QoS and your PC
In a comment on this post from one of our readers, Christopher Wacker writes:
To me, it sounds like you A/V issues lie with your networking. I work for a MPLS consulting firm (if you don't know what MPLS is, you can take a look at http://mpls-experts.com/default.asp?page=pages/whatismpls.asp&v=nontech for a brief overview of what MPLS is) and have noticed this problem quiet often with companies. Are you currently using ATM/Frame Relay?
I am somewhat familiar with MPLS. :-)
I was an IP Engineer at Frontier Globalcenter when we were doing our rollout of MPLS back in Q1 1999, which coincidentally was the first deployment of MPLS in any production IP network anywhere. We deployed the mesh nationally in Q2 of 1999, and according to our primary core vendor at the time (Cisco), we were the first carrier with a nationwide deployment of MPLS. With the acquisition of Frontier by Global Crossing, we began building new POPs internationally in Europe and Latin America over the first half of 2000, and our US domestic MPLS core became an international one..

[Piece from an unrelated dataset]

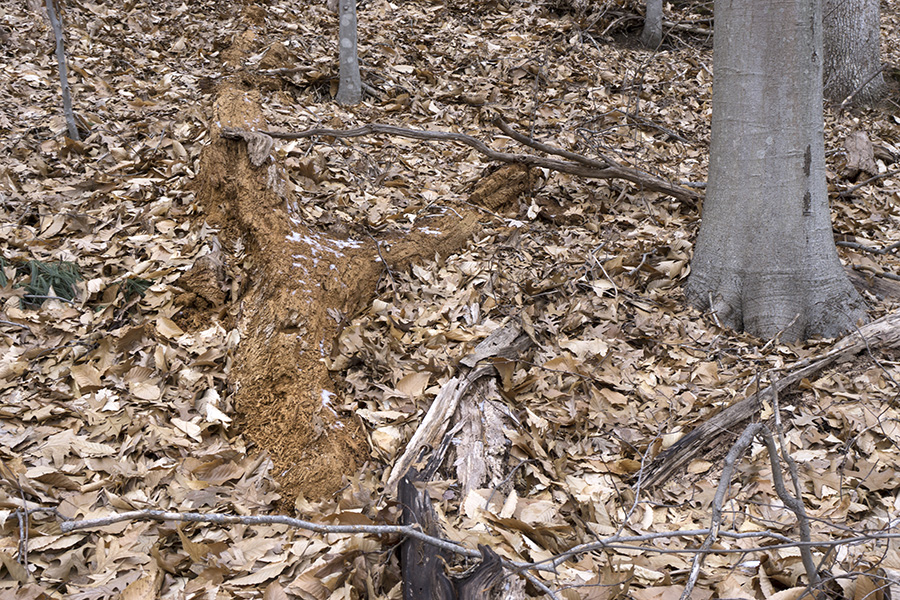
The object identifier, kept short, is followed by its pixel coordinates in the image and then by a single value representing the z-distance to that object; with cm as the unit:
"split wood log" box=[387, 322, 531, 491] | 261
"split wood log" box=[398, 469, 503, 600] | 186
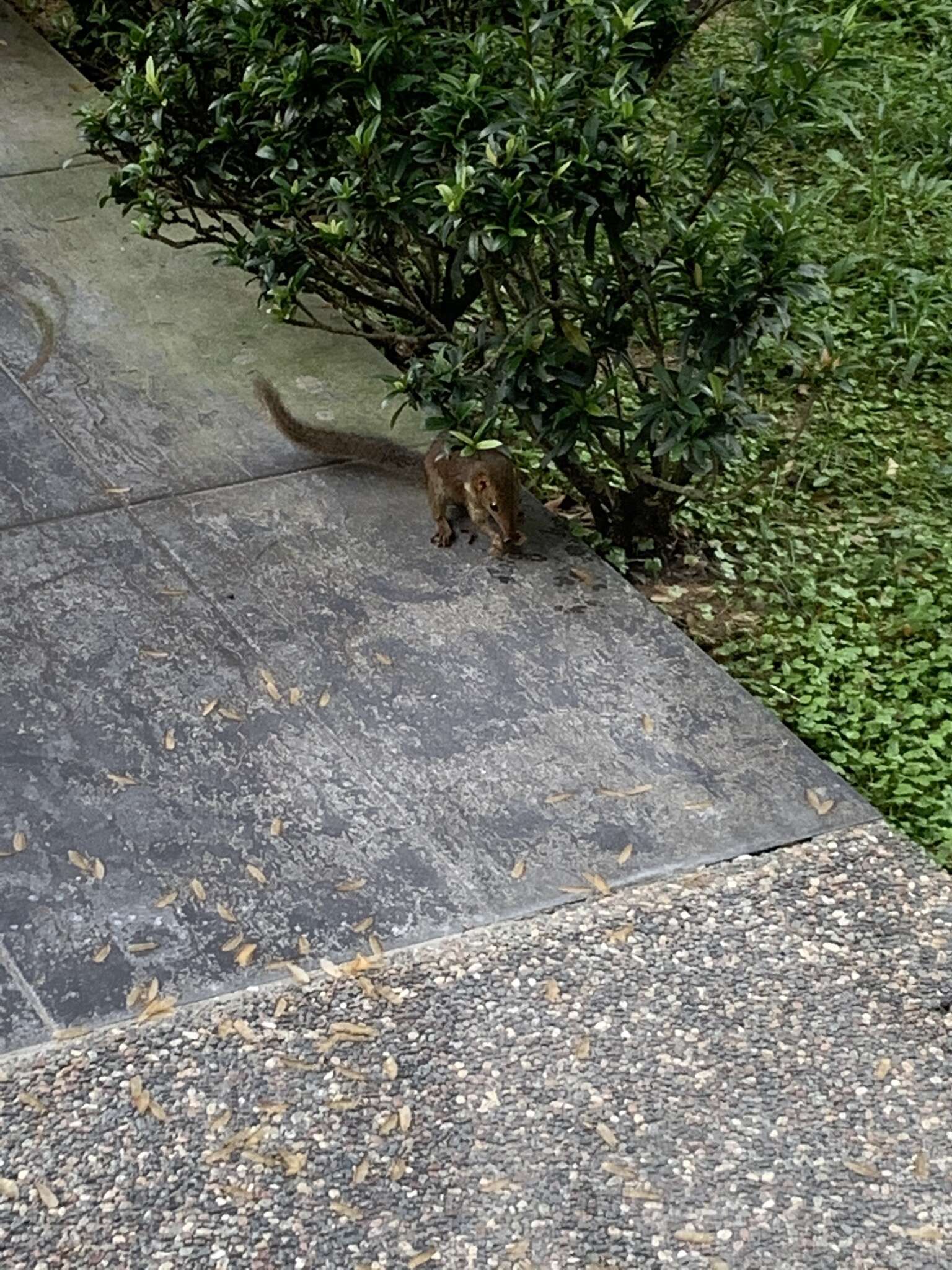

It was a tough time for us to deploy MPLS. The standard was so new it wasn't even a standard yet, it was still in draft. There were lots of bugs in our vendors' routing code. Deploying Juniper created additional complexities because each vendor interpreted the RFC's and Internet Drafts (pre-RFC's) differently, which occasionally led to some very interesting network behavior.
But I digress.
Towards your question around the use of ATM/FR, I am not directly connected to our corporate network with ATM/FR or MPLS, which is the root of my problem and a common plague of the telecommuter. I use a local ISP who buys transit from someone other than Global Crossing, and the performance is often less than desirable.
For the sake of argument, let's say that I was connected directly to the corporate MPLS network, would my QoS problems be solved? Would I be able to set different ToS bits on the video packets coming from communicator compared with the voice? As near as I can tell, there are no such settings in MS Communicator 07, and if that is true, then all packets originating from my computer will look like any other data packets and will not get any special treatment on the network.
QoS on MPLS works great, but if you can't differentiate packets in some way (IP address range, port range, or ToS bits) you won't be able to take advantage of it. Usually, differentiating packets within the same application (say OCS) is impossible to anywhere other than the application itself. I say usually because it is possible that if the application uses different ports on seperate rtp streams, and you can tell which one will always be video and which will always be voice, you can probably work something out on the CPE router to classify the packet, but it would certainly be easier to just set the parameters in the application.
Perhaps one of our readers knows if it is possible to set the ToS packets within OCS?